Zo verdeeld als de facties van verschillende kleuren waren, zo verschillend waren ook de voorkeuren en genegenheden van het toekijkende volk: het ene deel met de groene, het andere met de blauwe, een derde met de rode, een vierde met de witte het houdend, wat genaamd werd favere, dat is, hun gunstig te zijn. Ovidius: (Ovidius Amor. l. 3. Eleg. 2.) Favimus ignavo. Wij toonden gunst een trage. En elders: (De Arte Amandi lib. 1. vs. 146.) Nec mora, quifquis erit, cui favet illa, fave. Dat is : Maar zonder uitstel, diegene die zij gunst biedt, bied diegene gunst. De reden, waarom men de ene partij meer gunst bewees, dan de andere, kwam voort uit de kleuren; hetzij dat iemand uit overweging van eigen persoonlijke voorkeur deze meer dan die beminde, en daarom een dergelijke gekleurde factie meer gunst toedroeg; hetzij omdat door deze kleur meer dan door de andere vertoond en geëerd werd die godheid, of dat element, of dat jaargetijde, dat meest met zijn voorkeur of beroep overeenkwam: zoals wij weten, dat vroeger de schippers NEPTUNUS, de soldaten MARS, de dronkaards BACCHUS eerden : waarom Ovidius van de eersten zegt : (Ovidius Amor. l. 3. Eleg. 2.)

> **Wat gevraagd wordt**
Geef het vervolg van de tekst over de kleurfacties en de gunst van het toekijkende volk, te beginnen na de laatste zin. Het materiaal dat hierna komt, doet hier niet ter zake.

> **Opgeslagen gegevens**
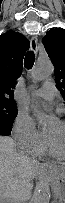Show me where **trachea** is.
<instances>
[{"label": "trachea", "instance_id": "trachea-1", "mask_svg": "<svg viewBox=\"0 0 65 203\" xmlns=\"http://www.w3.org/2000/svg\"><path fill=\"white\" fill-rule=\"evenodd\" d=\"M35 62V54L32 51H29L25 55L24 65L27 69H31Z\"/></svg>", "mask_w": 65, "mask_h": 203}]
</instances>
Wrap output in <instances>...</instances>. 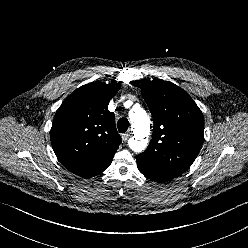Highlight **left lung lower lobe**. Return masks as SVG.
<instances>
[{
  "label": "left lung lower lobe",
  "instance_id": "1",
  "mask_svg": "<svg viewBox=\"0 0 248 248\" xmlns=\"http://www.w3.org/2000/svg\"><path fill=\"white\" fill-rule=\"evenodd\" d=\"M137 167H138L139 171H140L142 174H144L146 177L150 178V179L153 180V181L161 182V181H158L157 179L151 178V177H149L147 174L143 173V171L140 169V167H139L138 165H137Z\"/></svg>",
  "mask_w": 248,
  "mask_h": 248
}]
</instances>
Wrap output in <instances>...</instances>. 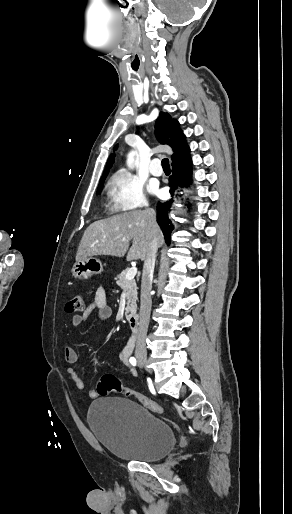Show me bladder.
Wrapping results in <instances>:
<instances>
[{
  "mask_svg": "<svg viewBox=\"0 0 292 514\" xmlns=\"http://www.w3.org/2000/svg\"><path fill=\"white\" fill-rule=\"evenodd\" d=\"M88 424L99 443L114 457L151 462L169 454L176 433L145 406L125 398H100L91 403Z\"/></svg>",
  "mask_w": 292,
  "mask_h": 514,
  "instance_id": "bladder-1",
  "label": "bladder"
}]
</instances>
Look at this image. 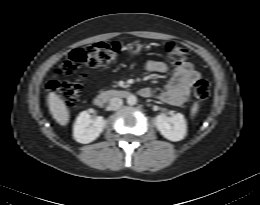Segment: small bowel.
I'll use <instances>...</instances> for the list:
<instances>
[{"label": "small bowel", "instance_id": "1", "mask_svg": "<svg viewBox=\"0 0 260 205\" xmlns=\"http://www.w3.org/2000/svg\"><path fill=\"white\" fill-rule=\"evenodd\" d=\"M149 73L166 74L169 72L167 63L158 60H150L146 63ZM201 78L200 73L189 62L177 65L171 74L165 88L158 94V98L164 104L181 106L187 102L194 84ZM152 93L149 87L142 88L140 94L148 97Z\"/></svg>", "mask_w": 260, "mask_h": 205}]
</instances>
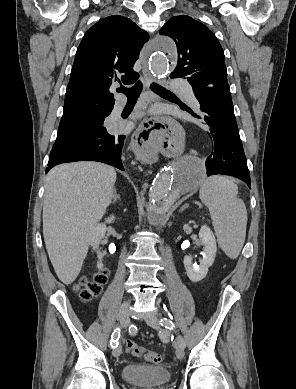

> **Antwoord op taak**
pag. 172
Plaudite Neptuno. Juich Neptunus toe. En van de Soldaten: Plaude tuo Marti, miles. Juich uw Mars toe, o Soldaat. En van de Dronkaards: --- teneroque affurgitte Baccho. -- Buig voor de tedere Wijngod neer. Evenzo was het ook met het Romeinse volk met betrekking tot de wagenrennen gesteld: want het zeevolk droeg de meeste gunst toe aan de blauwe factie, omdat blauw de kleur van de zee is: het landvolk in tegendeel de groene (factie), omdat dit de kleur was van het groenende aardrijk. Daarom zegt Antiochensis: καὶ ἤυχοντο οι μὲν γεωργοὶ τὸ χλοερὸν νικᾶν οι δὲ ναυτίλοι τὸ κυανόν Dat is: de Landlieden wensen, dat de groene kleur, maar de zeeman, dat de blauwe (kleur) overwint. Vandaar was ook een van die twee soorten (volk) bedroefd, als de kleur van de tegenpartij overwon: zoals blijkt uit Cassiodorus: (Caffiodorus Variar. lib. 3. Ep. 51.) Tranfit Prasinus, pars populi moeret. Dat is: heeft de groene kleur overwonnen, zo is een gedeelte van het volk in rouw, namelijk het zeevolk. Praecedit Venetus, & potior turba civitatis affligitur. Dat is: maar loopt de blauwe voor, zo is het gros van de hele stad bedroefd. Hierover heeft ook Juvenalis geschertst (Juvenalis Sat. 1. vs. 197.198.) van de groene (factie): Nam si deficeret, moftam attonitamque videres Hanc urbem. --- Dat is: Als de groene het niet kon klaren, Zou de hele stad diep bedroefd zijn.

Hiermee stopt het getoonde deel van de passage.